What I'm Reading: Vice Chancellor Jeffrey Lehman

booklist
Feb 14 2020

At commencement, Vice Chancellor Jeffrey Lehman told graduates to keep up those habits that nourish creativity, including “reading tons of books, at least six each year, regardless of whether they are fiction or nonfiction, biography or fantasy.” Here, Lehman shares six books that shaped his thinking and understanding of the world in 2019:

1. Being Mortal (2014) ​​

Atul Gawande

An eminent brain surgeon, Atul Gawande argues that changes in medical technology and social structures require us to rethink how medical professionals, friends, and family interact with people nearing the end of life. Gawande invites us to reflect on how to become “the authors of our own lives,” to exercise our autonomy in ways that help other living beings and that serve a larger cause than just our friends and family.

2. Stand Out of Our Light (2018)

James Williams

After working for ten years on search advertising at Google, James Williams left the industry to pursue a doctorate at Oxford, studying the intersection of philosophy, ethics, and technology. In this book, he argues that “information” is no longer scarce, but “attention” is. Media today leaves us too distracted to consider what we want to do at any given moment, what kind of people we want to be over time, and what goals and values we wish to advance. He argues in favor of a new ethics of advertising and design that can help restore a meaningful “freedom of attention.”

3. ​Straight Talk on Trade (2018)

Dani Rodrik

Distinguished economist, Dani Rodrik presents a powerful alternative to the widespread belief that, although free trade inevitably leaves some people worse off, it is invariably better for humanity as a whole. This view, which Rodrik calls “hyperglobalization,” under-appreciates the value to humanity of having very different nation-states serving their citizens in very different ways. He argues for a system of global governance that respects the primacy of nation-states, facilitates fair trade among them, and uses a light touch to nurture the kind of global consciousness we need to address today’s truly transnational challenges.

4. The Age of Surveillance Capitalism (2019)

Shoshana Zuboff

Shoshana Zuboff is a social psychologist, one of the foremost scholars of the digital revolution. In this book, she explores how competitive markets have created a world in which businesses are rewarded for gathering more and more detailed information about each of us, developing sophisticated ways of predicting our behavior, and creating ever more powerful mechanisms to modify our behavior without our noticing. The result is a frighteningly dangerous world, where our freedom is imperiled not by public power, but by the power of concentrated, technologically enabled, private enterprises.

5. Figuring (2019)

Maria Popova

Maria Popova is renowned for her distinctive and provocative blog, Brain Pickings. This book considers what it means to attain “completeness of being” by exploring the complex and overlapping personal and professional lives of astronomer Maria Mitchell, journalist Margaret Fuller, sculptor Harriet Hosmer, poet Emily Dickinson, and naturalist Rachel Carson. Popova considers the significance of love, loss, creativity, and how people can, during their brief lives, find a way to meaningfully “belong to the world.”

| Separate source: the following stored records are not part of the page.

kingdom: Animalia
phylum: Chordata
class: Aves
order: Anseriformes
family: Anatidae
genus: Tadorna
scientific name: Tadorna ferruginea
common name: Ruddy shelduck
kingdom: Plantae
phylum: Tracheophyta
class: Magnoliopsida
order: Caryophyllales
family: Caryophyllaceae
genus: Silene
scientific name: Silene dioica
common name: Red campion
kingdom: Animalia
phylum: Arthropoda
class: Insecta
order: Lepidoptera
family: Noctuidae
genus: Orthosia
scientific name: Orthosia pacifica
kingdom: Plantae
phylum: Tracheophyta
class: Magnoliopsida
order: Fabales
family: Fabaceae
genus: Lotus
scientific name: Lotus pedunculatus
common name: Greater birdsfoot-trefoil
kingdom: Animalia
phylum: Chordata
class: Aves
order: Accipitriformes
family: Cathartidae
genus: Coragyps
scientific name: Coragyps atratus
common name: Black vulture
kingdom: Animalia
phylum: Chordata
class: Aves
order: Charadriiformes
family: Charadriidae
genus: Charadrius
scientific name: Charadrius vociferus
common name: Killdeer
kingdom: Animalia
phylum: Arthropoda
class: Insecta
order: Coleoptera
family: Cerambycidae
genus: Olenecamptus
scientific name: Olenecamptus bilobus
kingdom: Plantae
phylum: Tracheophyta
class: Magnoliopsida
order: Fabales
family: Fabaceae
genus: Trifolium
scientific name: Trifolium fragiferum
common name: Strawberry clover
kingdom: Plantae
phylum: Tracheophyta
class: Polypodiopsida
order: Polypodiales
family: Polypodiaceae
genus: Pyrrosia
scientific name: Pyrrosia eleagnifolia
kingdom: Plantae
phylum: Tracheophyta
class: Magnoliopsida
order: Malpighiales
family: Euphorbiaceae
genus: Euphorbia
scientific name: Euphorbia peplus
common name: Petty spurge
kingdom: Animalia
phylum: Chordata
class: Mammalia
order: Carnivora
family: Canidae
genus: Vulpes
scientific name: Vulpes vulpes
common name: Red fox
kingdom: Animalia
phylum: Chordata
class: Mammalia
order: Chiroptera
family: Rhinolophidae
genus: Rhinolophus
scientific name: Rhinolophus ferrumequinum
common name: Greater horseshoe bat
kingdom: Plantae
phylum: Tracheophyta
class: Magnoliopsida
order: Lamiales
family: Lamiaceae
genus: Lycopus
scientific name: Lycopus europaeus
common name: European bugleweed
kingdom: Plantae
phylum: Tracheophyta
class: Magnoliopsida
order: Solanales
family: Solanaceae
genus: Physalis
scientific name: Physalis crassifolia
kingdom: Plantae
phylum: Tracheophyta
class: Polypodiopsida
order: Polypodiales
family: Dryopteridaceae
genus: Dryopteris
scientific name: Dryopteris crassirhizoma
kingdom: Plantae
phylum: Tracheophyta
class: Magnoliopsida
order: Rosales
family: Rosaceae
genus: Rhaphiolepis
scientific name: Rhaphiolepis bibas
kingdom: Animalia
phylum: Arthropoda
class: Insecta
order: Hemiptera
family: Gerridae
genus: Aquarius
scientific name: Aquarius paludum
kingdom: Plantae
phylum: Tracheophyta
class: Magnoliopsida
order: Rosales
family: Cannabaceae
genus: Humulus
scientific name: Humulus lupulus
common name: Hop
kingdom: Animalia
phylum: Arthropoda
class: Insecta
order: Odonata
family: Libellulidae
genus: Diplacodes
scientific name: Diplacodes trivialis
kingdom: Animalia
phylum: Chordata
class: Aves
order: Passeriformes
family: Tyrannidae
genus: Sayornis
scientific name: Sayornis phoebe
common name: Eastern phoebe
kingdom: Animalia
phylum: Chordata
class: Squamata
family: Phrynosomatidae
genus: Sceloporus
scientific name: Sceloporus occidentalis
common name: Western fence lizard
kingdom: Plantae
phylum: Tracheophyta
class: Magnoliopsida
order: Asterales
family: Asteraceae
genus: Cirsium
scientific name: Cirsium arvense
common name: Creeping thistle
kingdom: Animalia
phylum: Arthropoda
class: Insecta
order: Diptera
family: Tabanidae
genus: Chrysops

6. The Makingof a Justice (2019)

John Paul Stevens

I served as a law clerk to Justice Stevens during the eighth year of his thirty-five year tenure as a Justice on the U.S. Supreme Court. This book of his memoirs was published just two months before he passed away this summer, at the age of 99. The book is of special interest to lawyers and legal scholars, but I believe any educated person would benefit from reading the first hundred pages. They offer a fine sense of what an exceptional and inspiring man Justice Stevens was – brilliant, humble, generous, gentle, and funny.